Il traverse les coins les plus charmants de Lisbonne et semble tout droit sorti de l’avant-guerre. Le tramway 28 est l’image d’Epinal de la capitale portugaise. Il a même été choisi pour illustrer The Lisbonomist. Deux bonnes raisons pour aller en faire un tour.
Il s’affiche sur les cartes postales et en couverture des guides touristiques. Impensable de séjourner à Lisbonne sans écumer l’ensemble de sa ligne. On ne grimpe pas les rues de la capitale sans entendre son grondement… Le tramway 28, l‘Electrico, est l’icône, l’emblème, l’âme de la cité du bord du Tage.
Une sorte de miracle
« On y trouve beaucoup de touristes mais aussi pas mal de Lisboètes », explique Garbus, qui tente le baragouinage d’un français approximatif derrière ses cheveux bruns et sa très courte barbe. Dans son dos, une fière rangée de retraités moustachus jette un œil placide à travers les vitres. On n’échappe pas non plus à l’adolescente perdue dans Candy Crush. Ni au couple français scindé en une ligne de fracture cinglante : l’un dans les pages du Routard, l’autre dans le plan détachable du même guide.
Construits au tout début du XXe siècle, les
tramways ont accompagné la modernisation de la ville aux sept collines. A juste titre, ils ont été considérés comme le moyen idéal de grimper les côtes et de se faufiler dans l’étroitesse des rues, parvenant difficilement à trancher l’Alfama sans se cogner aux murs, à zigzaguer entre les obstacles du Chiado, à gravir le Bairro Alto. Parfois, le tramway s’arrête. La pente est à 15 degrés. Et ce petit bout d’histoire nargue, goguenard, les lois de la gravité.
Comment ce miracle est-il possible ? « Il y a environ 10 accidents par mois et 10 accidents graves par an en raison de son parcours tortueux », tempère Garbus, qui a décidé de passer à l’anglais.
Incontournable
« Hey ! Toi aussi tu veux t’encanailler en « ridant » les tramways de la ville ? Alors fais
comme nous : pars à la rencontre de l’habitant, il te dira peut-être comment faire. Bon je te laisse, j’ai un avion à prendre. Ciiiao ! »
C’est Anthony qui parle. Accroché au tram depuis l’extérieur, il est filmé par son pote Jeremy, qui a passé la caméra à travers la fenêtre. Au milieu d’un tour du monde effectué pour France 4, ils font escale à Lisbonne.

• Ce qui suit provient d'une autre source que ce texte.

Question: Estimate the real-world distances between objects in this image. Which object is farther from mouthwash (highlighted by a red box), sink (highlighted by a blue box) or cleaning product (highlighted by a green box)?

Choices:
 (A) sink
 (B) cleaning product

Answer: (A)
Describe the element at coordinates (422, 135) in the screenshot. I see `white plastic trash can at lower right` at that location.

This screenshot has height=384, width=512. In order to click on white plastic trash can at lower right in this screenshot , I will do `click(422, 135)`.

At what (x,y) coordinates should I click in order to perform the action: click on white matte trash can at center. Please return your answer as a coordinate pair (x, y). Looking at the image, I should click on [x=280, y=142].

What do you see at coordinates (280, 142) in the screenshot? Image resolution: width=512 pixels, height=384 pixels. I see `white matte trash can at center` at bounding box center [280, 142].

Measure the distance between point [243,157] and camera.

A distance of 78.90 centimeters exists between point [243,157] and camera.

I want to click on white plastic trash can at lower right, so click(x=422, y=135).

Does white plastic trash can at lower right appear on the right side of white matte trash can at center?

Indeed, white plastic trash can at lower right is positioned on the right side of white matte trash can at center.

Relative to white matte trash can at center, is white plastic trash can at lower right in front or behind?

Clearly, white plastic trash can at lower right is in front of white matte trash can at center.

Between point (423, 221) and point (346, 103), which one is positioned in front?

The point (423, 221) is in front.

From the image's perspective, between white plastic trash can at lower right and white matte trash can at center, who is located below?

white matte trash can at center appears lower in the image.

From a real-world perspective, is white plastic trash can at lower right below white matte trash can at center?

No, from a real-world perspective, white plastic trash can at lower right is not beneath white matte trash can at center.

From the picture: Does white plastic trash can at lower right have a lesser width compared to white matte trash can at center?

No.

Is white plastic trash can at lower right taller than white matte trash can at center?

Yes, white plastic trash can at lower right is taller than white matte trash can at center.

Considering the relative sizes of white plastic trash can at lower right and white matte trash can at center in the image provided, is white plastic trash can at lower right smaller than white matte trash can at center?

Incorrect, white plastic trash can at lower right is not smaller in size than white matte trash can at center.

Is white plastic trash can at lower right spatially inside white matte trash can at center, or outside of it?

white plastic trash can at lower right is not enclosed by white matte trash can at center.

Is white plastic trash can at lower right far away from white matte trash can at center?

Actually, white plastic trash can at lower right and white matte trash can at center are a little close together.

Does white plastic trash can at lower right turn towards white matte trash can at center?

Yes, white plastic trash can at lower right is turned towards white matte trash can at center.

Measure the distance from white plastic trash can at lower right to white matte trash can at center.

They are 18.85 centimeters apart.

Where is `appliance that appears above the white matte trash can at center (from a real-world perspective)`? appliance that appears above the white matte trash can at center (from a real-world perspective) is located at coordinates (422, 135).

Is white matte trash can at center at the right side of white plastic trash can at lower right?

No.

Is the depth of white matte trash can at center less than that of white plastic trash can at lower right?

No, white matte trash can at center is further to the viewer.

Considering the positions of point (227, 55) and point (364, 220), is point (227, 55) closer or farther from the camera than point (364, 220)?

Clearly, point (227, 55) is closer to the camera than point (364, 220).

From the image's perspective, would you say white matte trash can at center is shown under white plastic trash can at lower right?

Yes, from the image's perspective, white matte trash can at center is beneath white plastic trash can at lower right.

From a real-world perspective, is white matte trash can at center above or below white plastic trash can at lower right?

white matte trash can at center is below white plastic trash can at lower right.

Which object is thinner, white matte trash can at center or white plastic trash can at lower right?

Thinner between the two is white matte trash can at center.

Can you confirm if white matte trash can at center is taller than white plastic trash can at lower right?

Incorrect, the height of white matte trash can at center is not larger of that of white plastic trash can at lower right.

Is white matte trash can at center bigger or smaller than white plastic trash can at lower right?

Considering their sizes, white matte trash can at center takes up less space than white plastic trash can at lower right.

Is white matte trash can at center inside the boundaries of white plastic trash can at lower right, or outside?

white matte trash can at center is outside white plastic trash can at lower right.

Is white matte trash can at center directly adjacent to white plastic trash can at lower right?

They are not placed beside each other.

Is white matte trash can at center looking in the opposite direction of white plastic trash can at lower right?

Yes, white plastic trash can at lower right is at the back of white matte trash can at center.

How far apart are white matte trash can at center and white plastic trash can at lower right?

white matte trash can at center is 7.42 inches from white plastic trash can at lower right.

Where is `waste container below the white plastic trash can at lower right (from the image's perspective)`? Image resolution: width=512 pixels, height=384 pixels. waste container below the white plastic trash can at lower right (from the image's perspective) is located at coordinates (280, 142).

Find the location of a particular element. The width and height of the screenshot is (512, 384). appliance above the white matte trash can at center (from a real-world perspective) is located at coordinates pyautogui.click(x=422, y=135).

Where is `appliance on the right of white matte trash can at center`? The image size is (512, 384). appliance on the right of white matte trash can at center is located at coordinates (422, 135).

Une vidéo dans le 28, c’était incontournable.
Plus sages, Alaric et Gwen, couple belge d’une quarantaine d’années, regardent le paysage défiler à l’arrière du wagon. « On ne sait pas trop où l’on va. On est arrivé hier pour visiter », expliquent-ils. Un séjour touristique dans la capitale portugaise, ça commence par le 28.
Gentlemen pickpockets
Une faune comme celle-ci attire forcément un autre spécimen : le pickpocket. « On les reconnaît tout de suite : ils sont habillés comme les touristes mais ont les yeux tournés vers les poches des passagers », raconte Fernandes, jeune chauffeur un brin hipster qu’on imagine sans problème dans l’une des discothèques au bord du Tage. L’homme est un phénomène, un sniper du pickpocket : « Vous voyez ce tram qui arrive en sens inverse ? Il y a un voleur juste à côté du conducteur. » Ah oui, quand même.
Plusieurs incidents se produisent chaque jour, surtout entre 17 et 18 heures. Il suffit au chauffeur d’appuyer sur un bouton pour prévenir directement la police, qui a toujours plusieurs hommes en embuscade. Si bien que la flânerie touristique côtoie la crispation de locaux
cramponnés à leur sac. A tort ou à raison : « On ne s’attaque pas aux vieilles personnes ni aux adultes avec enfant », certifie Garbus. Il y aurait donc une éthique du pickpocket portugais. Cet endroit n’est décidément pas comme les autres.